The sight of God Almighty on bent knee over a basin of dirty water sends a very clear message.  That He values service.  That humility is paramount.  That menial tasks have worth in the Kingdom.  In that moment, He saw me at the sink, and He said, “Carrie, I value what you do for your kids.  It’s important.  It’s the work of the ministry.  Keep at it.” :: The Beautiful Grossness of MotherhoodSo, what “small” tasks occupy your days?  Do you care for an aging relative?  Remember to call a lonely friend?  Do you work a little extra so you can support a missionary?  Do you write encouraging notes to your pastor?  Mow your neighbor’s yard?  Spend hours in prayer that no one ever sees?  Do you work with excellence for a boss who doesn’t seem to notice?  Do you serve a spouse who never says thank you?  My friend, you are washing feet.  He sees, He knows and He is pleased.

I gave in to my child… and it was the right thing to do.

Anne Claire - poolThis post goes out to all of you super-consistent moms.  Ladies, you know who you are. Nothing slips through the cracks at your house.  Each roll of the eye, throw of the sippy cup and slam of the door gets a talk and a consequence.  You pride yourself on how many times you’ve left a cart full of groceries at the store to take your toddler home for some much-needed discipline.  And nothing gets your panties in a twist like watching another mom be inconsistent with her kids.

You see, that’s me.  I run a tight ship.  I value obedience and I’m not afraid to dole out consequences.

But recently I totally gave in.  Caved.  Let the screaming, misbehaving, disobedient 4yr old get exactly what she wanted.  And it was the right thing to do.

Maybe you have a child like this.  Since the day she was born, she knew what she wanted and how she wanted it.  My disapproval didn’t bother her in the least.  People-pleasing was not in her vocabulary.  Thankfully, with lots of consistency and (more importantly) love, she is now a truly delightful, mostly obedient child.  Seriously, I am crazy about that girl.  But.

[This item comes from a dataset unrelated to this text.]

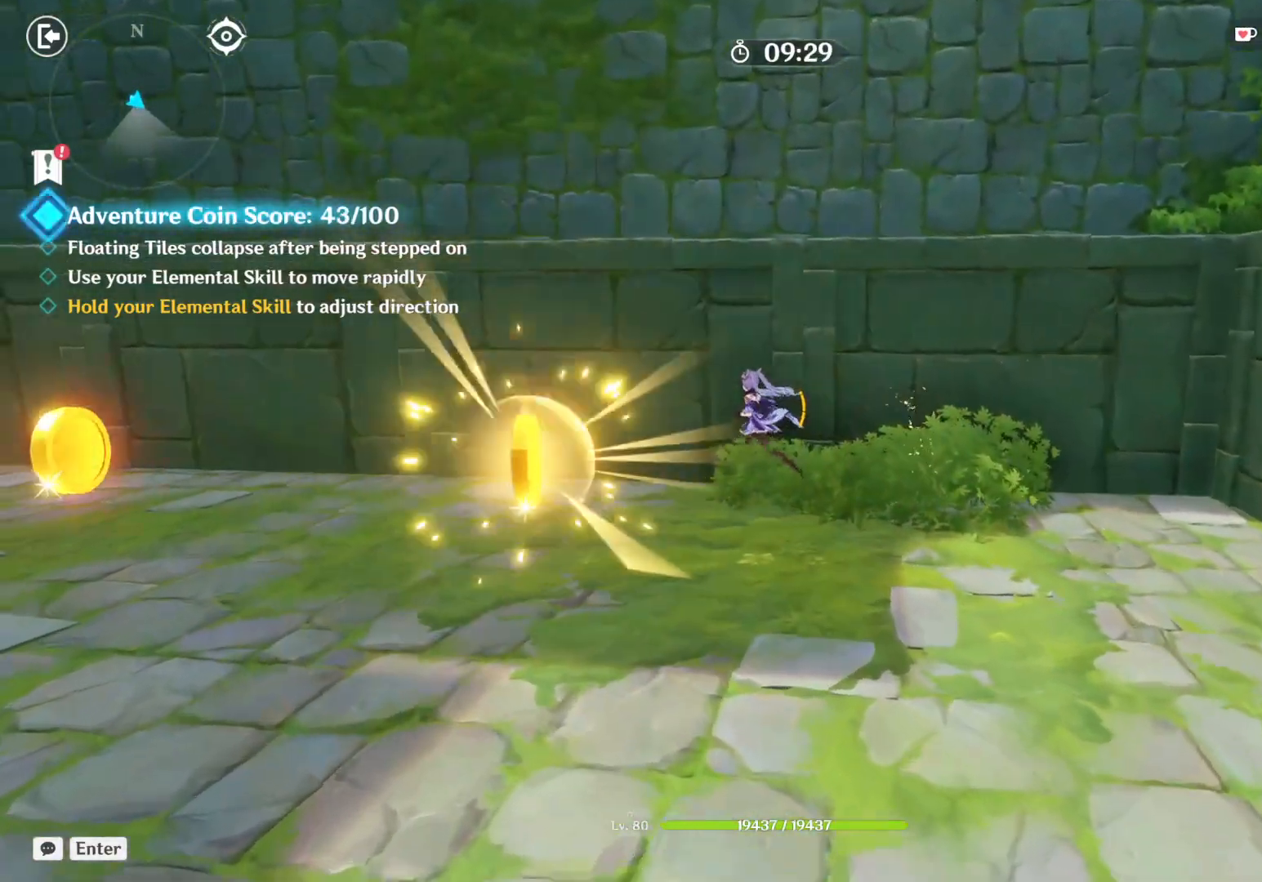
{"keys": ["a", "w"], "mouse": [], "events": []}
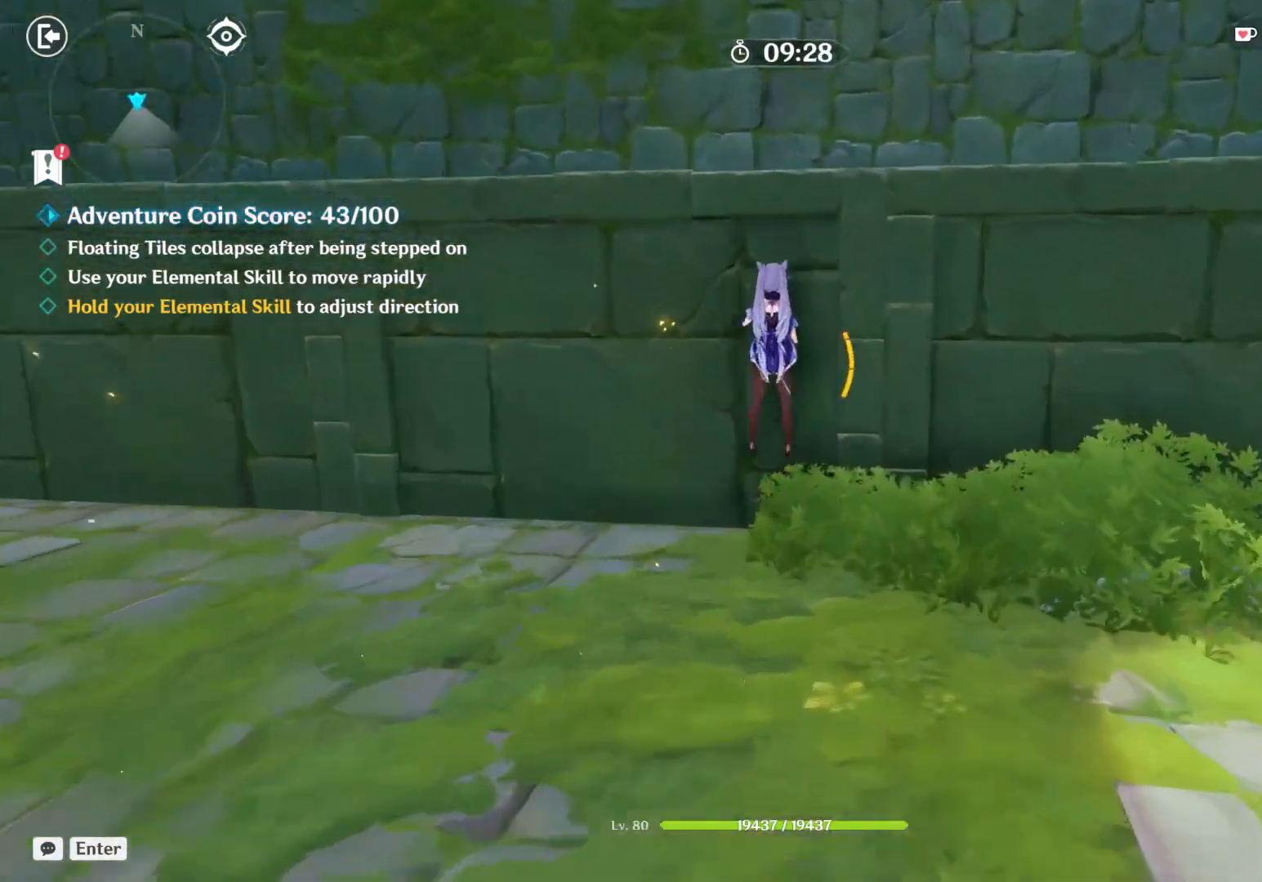
{"keys": ["a", "w"], "mouse": [], "events": []}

She can still have her moments.

A little backstory.  We live on a tight budget.  Like seriously tight.  Like seven-people-living-on-a-firefighter-income tight.  But I wanted the 4 and 3yr old to take swim lessons.  So I sold our never-used Step2 climbing thingy and earned the $110 I needed.  That’s a lot of money in my world.  Do you know how much Target clearance goodness I could buy with $110?  But I digress.

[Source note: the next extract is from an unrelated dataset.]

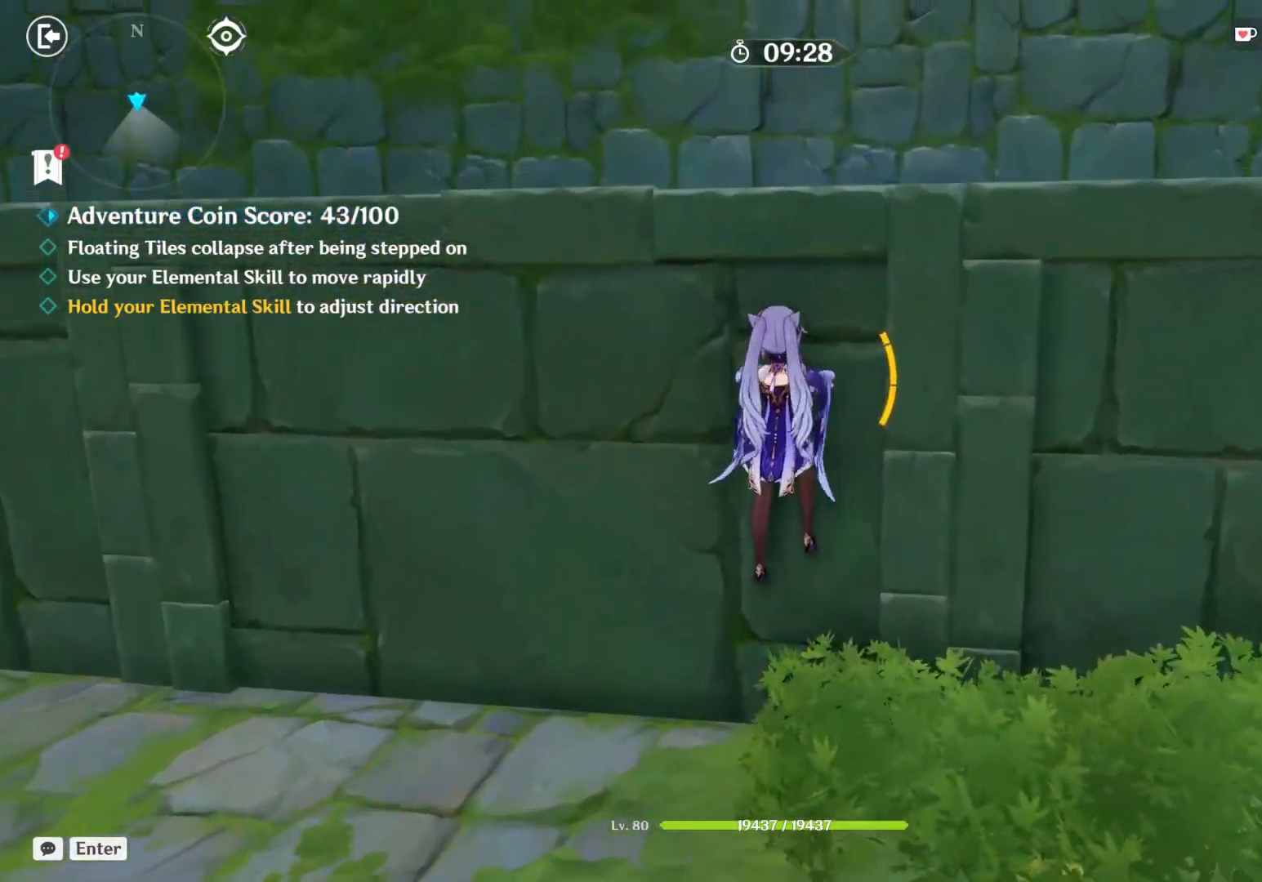
{"keys": ["a", "w"], "mouse": [], "events": []}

So time came for the lessons.  I had a bad feeling about this.  The moment we arrived at the pool, that precious little 4yr old made a decision.  She was not doing this.  No way.  No how.  No sir.  For THREE days I drove those children 20 minutes to that pool.  And for THREE days she screamed bloody murder.  I took away all that she held dear and more.  No sir.  I gave her consequences.  No ma’am.  I made her sit there in the hot sun for 30 minutes (heck, I wanted to get in!)  No way.  She was not going in.  Did I mention I paid $110?

We had 6 days left and I had a choice to make.  Would I fight it out and prove my point?  Would I eventually give out enough consequences that she would relent?  This is what “fit” with my style of uber-consistency.  But that’s not what I did.  Nope.  We quit swim lessons.  We never went back.  I gave her all of her toys back, didn’t follow through on most of my threats.  I told her we were done and didn’t even scold or lecture her.  And we moved on with our summer, now with 6 unexpectedly free mornings.

And guess what?  A few days later she asked to take off her armies in the pool.  I said yes and watched in amazement as she swam all the way to the other side and back  She has been swimming ever since.  Apparently she didn’t need those lessons after all.

But I did need them.  Here’s what I learned…

Sometimes the peace in your home and your heart is more important than that small battle you are fighting.

There will be plenty of other chances (plenty) to reign in that girl’s stubborn side.  But this was not the time.  She is a good girl who was afraid to get in the water with a stranger.  This one episode doesn’t mean she’s on a one-way street to a life of crime and drugs.  And my choice to give in doesn’t mean I’m on a one-way street to being a terrible mother.

I learned to lighten up, throw in the towel, leave the battle for another day, and maintain peace in my home.  And she learned how to swim.